完全看不出像喬佑說的那樣,是個單身少年的住所。即便在一樓,也沒有老房子那種特有的回潮味兒。
椿歲進屋,已經洗完手的喬佑換了雙居家小拖鞋,踢踢踏踏地跑過來,小小的身子蹲下,把一雙新的居家鞋擱到椿歲腳邊,奶著音邀功似的說:「姐姐,這是我陪爸爸一起去買噠。」
椿歲蹲下揉他腦袋,笑說:「謝謝佑佑啊。」
居家鞋腳面上戳了兩個小耳朵,看長度像是貓的,和喬佑腳上的是同款。
視線一偏,緊接著看見江馴走了進來,換上了和他倆一樣的同款。
椿歲眨眨眼,順著小灰貓耳朵看上去。
少年穿著黑色的運動休閒褲,身高腿長,俯身彎腰時白T的下擺輕撩起來了一些,勒出窄腰勁瘦的輪廓。
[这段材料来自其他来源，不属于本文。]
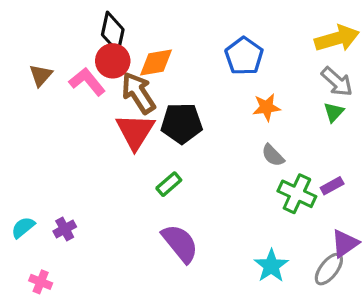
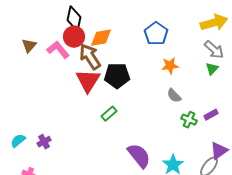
green cross: (297, 194) -> (189, 120), size x0.7
purple semicircle: (180, 243) -> (139, 156), moved

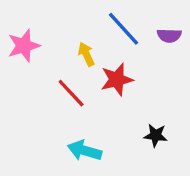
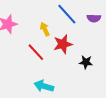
black star: (156, 135) -> (86, 62), moved

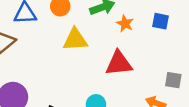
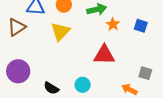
yellow triangle: (75, 40) -> (60, 31), moved, turned -50

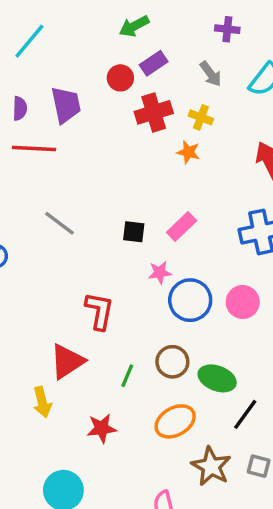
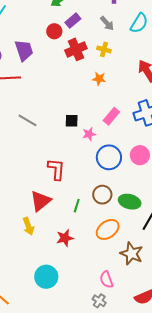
orange star: (188, 152) -> (99, 79), moved
pink rectangle: (182, 226) -> (111, 116), moved
pink star: (160, 273) -> (89, 134), moved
領口微落,瘦削平直的鎖骨,蜿蜒進領口裡,領口裡,里……
「……」椿歲倏地收回視線,咽了一口。
趕緊又看了一眼江馴腳上的同款居家鞋,撓撓臉,讓可愛的毛絨絨沉澱一下自己滿腦子的廢料。
結果,喬佑咻地伸過來一隻小jio,湊到江馴和椿歲的居家鞋中間,中氣十足地說:「一家人就是要整整齊齊!」
椿歲:「……?」
小朋友,你不對勁。你說話怎麼有點好聽?
椿歲臉上剛褪下去的那點熱意,又莫名冒了上來。磨磨蹭蹭地整理了一會兒鞋子上的小耳朵才站起來。
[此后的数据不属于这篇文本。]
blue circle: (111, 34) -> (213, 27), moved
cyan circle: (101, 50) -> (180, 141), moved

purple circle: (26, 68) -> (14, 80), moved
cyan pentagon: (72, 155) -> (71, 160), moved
剛想抬頭瞄一眼江馴的表情,卻聽他說:「小公貓會在媽媽身上選一個顏色,小母貓會在爸爸和媽媽身上各選一個顏色。所以不管是男孩子還是女孩子,灰貓和白貓都生不出橘色的來。」
極具科普意義,連音調都帶著天貓精靈一般的無欲無求。
椿歲緩緩低頭,盯著喬佑腳上橘色的小拖鞋:「……」
連喬佑都被他說懵了,那隻杵在倆人中間的橘色小jio都忘了收回去,一臉「我居然連做個貓都不是親生的」震驚表情看著江馴。